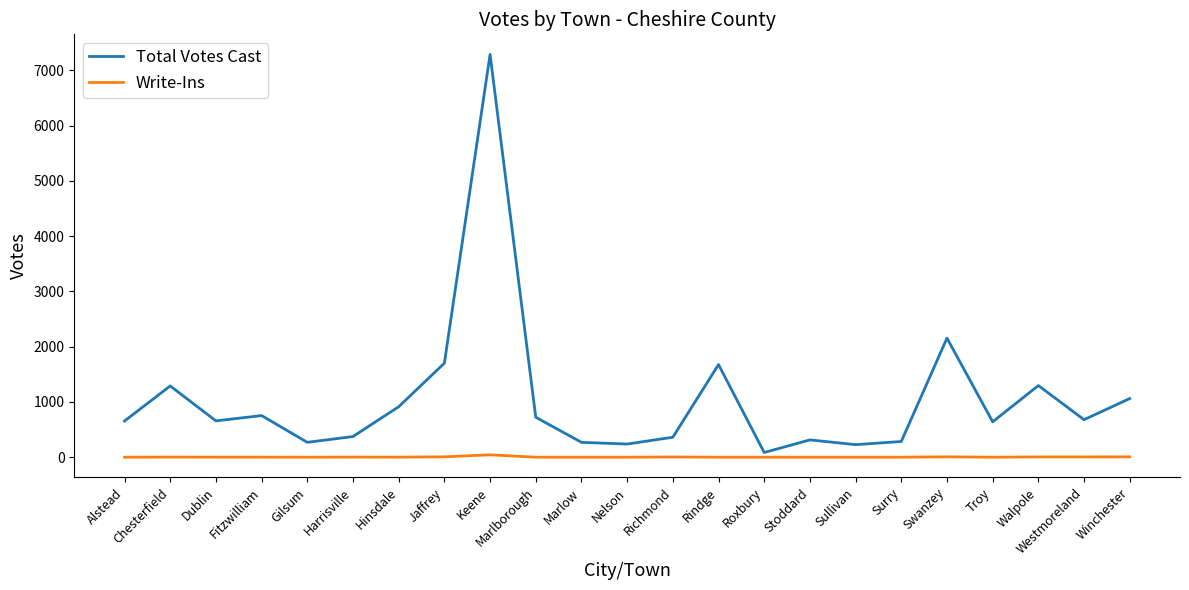

Rank the series by their maximum value, from highest to lowest.

Total Votes Cast, Write-Ins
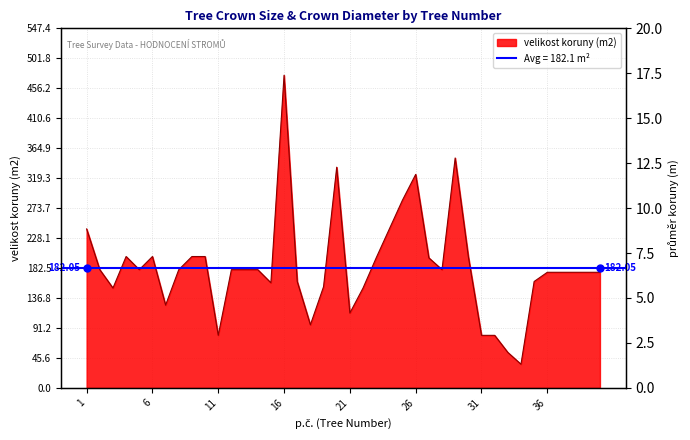

Count the number of data series in this chart.

1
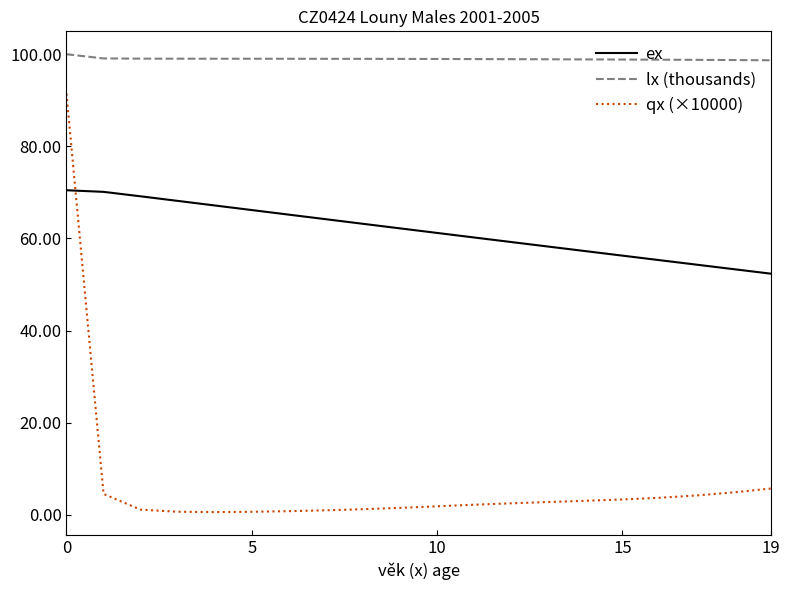

Which series has the widest spread of values?

qx (×10000)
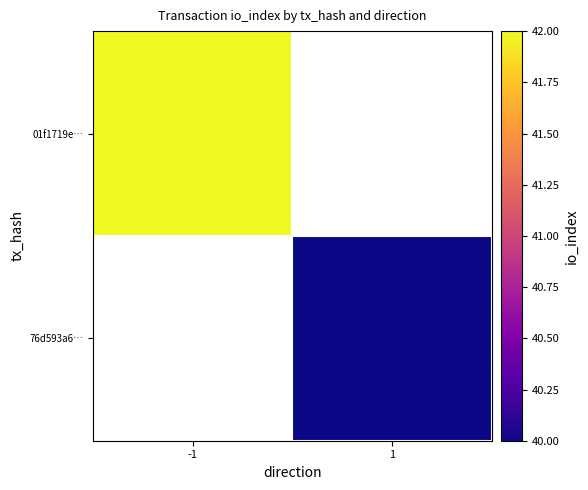

List the series in order of their peak value, highest first.

01f1719e…, 76d593a6…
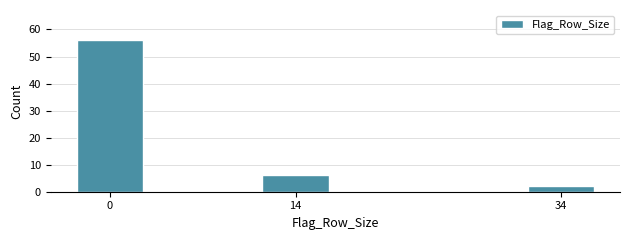

Reading right to left, what are all the values shown in this chart?

34=2	14=6	0=56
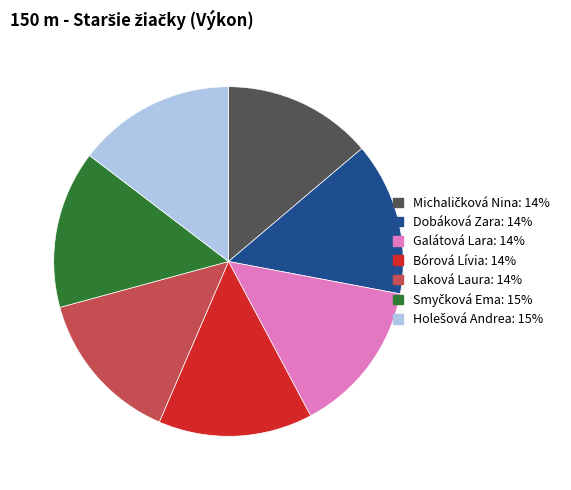

How many segments does this pie chart have?

7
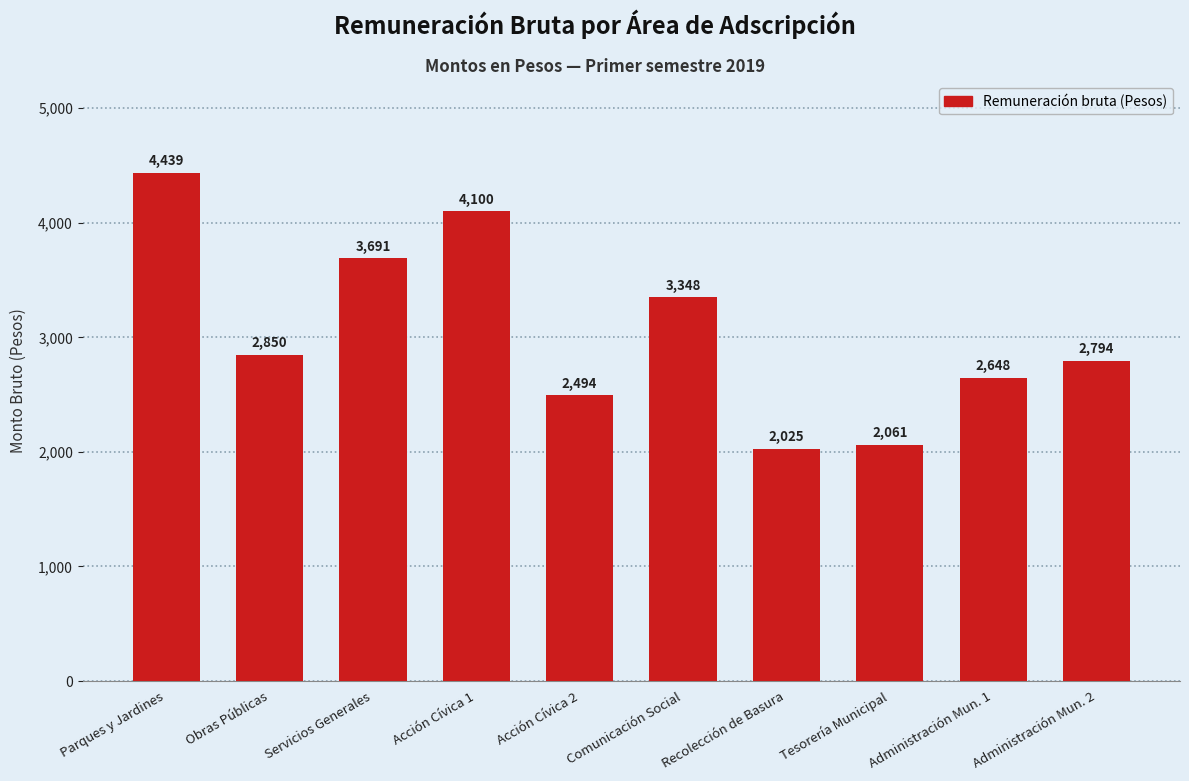

Where is the data nearest to the value 3232?

Comunicación Social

[Task]
Transcribe every record above word for word, leaving out the pictures.

[Response to this exercise]
Rank the series by their maximum value, from highest to lowest.

Total Votes Cast, Write-Ins

Count the number of data series in this chart.

1

Which series has the widest spread of values?

qx (×10000)

List the series in order of their peak value, highest first.

01f1719e…, 76d593a6…

Reading right to left, what are all the values shown in this chart?

34=2	14=6	0=56

How many segments does this pie chart have?

7

Where is the data nearest to the value 3232?

Comunicación Social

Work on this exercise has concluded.